:: Lesetext ::
*****
The American Nightmare

Jenseits des Betroffenheitskitsches: Der Fotobuchklassiker „Rich and Poor” von Jim Goldberg

Goldberg_Umschlag

Vom Tellerwäscher zum Millionär: Für viele US-Amerikaner ist dieser Mythos in den 1970er und 1980er Jahren längst pure Ironie. Das Land ist enorm verschuldet, das Wirtschaftswachstum stagniert, die Arbeitslosigkeit steigt. Die Zeiten des New Deal, einer erkennbaren Sozialpolitik, beendet ausgerechnet einer, der selbst aus ärmlichen Verhältnissen stammt: Ronald Reagan. Der Ex-Gouverneur von Kalifornien wird 1981 zum Präsidenten der Vereinigten Staaten gewählt und läutet eine neoliberale Wirtschaftspolitik ein. Er senkt den Spitzensteuersatz, kürzt die Finanzmittel für Sozialprogramme. Wie wirkt sich diese Politik auf den Lebensalltag der Schwächsten einer Gesellschaft aus? Wie beeinflusst sie das Selbstverständnis der Starken?

Jim Goldberg erklärt dies zum Thema eines fotodokumentarischen Projekts. Als er damit beginnt, 1977, studiert er noch Fotografie am Francisco Art Institute. Als er es beendet, 1985, kann er nicht nur einen Mastertitel vorweisen, sondern hat auch eine Form der narrativen Fotografie erfunden, die bis heute seinen Ruhm ausmacht. Die Serie Rich and Poor schlägt in der Kunstwelt ein wie eine Bombe. John Szarkowski wählt sie bereits 1984 für die Ausstellung Three Americans im New Yorker Museum of Modern Art aus. Die drei Amerikaner sind in diesem Fall: Jim Goldberg, Joel Sternfeld und Robert Adams. Ein Jahr später erscheint Rich and Poor als Fotobuch – und ist sofort vergriffen.
*****
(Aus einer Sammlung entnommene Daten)
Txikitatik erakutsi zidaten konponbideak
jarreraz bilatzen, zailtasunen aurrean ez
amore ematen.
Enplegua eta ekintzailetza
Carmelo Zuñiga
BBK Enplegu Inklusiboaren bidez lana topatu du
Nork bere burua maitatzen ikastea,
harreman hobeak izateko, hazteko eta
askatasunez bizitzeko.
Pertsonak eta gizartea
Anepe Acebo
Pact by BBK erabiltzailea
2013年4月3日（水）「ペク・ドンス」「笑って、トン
*****
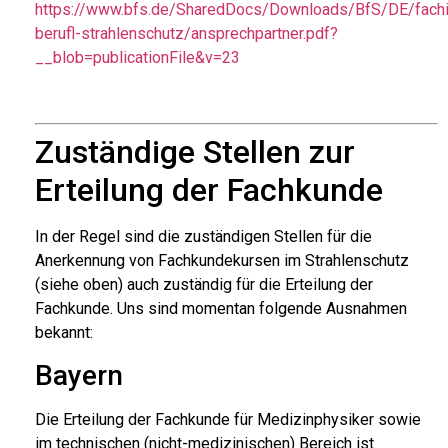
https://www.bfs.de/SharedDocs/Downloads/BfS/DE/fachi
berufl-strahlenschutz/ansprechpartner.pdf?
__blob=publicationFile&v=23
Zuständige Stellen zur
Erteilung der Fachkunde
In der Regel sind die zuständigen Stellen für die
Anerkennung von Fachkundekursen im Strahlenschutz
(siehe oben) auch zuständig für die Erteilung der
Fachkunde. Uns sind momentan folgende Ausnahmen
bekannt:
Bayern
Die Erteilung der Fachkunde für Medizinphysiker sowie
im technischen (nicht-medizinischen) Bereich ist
*****
:: Arbeitsauftrag ::
Entnehmen Sie dem Lesetext wortgetreu den Abschnitt von „Vom Tellerwäscher zum“ bis einschließlich „Selbstverständnis der Starken?“. Stützen Sie sich dabei ausschließlich auf den Lesetext.

:: Lösung der Aufgabe ::
Vom Tellerwäscher zum Millionär: Für viele US-Amerikaner ist dieser Mythos in den 1970er und 1980er Jahren längst pure Ironie. Das Land ist enorm verschuldet, das Wirtschaftswachstum stagniert, die Arbeitslosigkeit steigt. Die Zeiten des New Deal, einer erkennbaren Sozialpolitik, beendet ausgerechnet einer, der selbst aus ärmlichen Verhältnissen stammt: Ronald Reagan. Der Ex-Gouverneur von Kalifornien wird 1981 zum Präsidenten der Vereinigten Staaten gewählt und läutet eine neoliberale Wirtschaftspolitik ein. Er senkt den Spitzensteuersatz, kürzt die Finanzmittel für Sozialprogramme. Wie wirkt sich diese Politik auf den Lebensalltag der Schwächsten einer Gesellschaft aus? Wie beeinflusst sie das Selbstverständnis der Starken?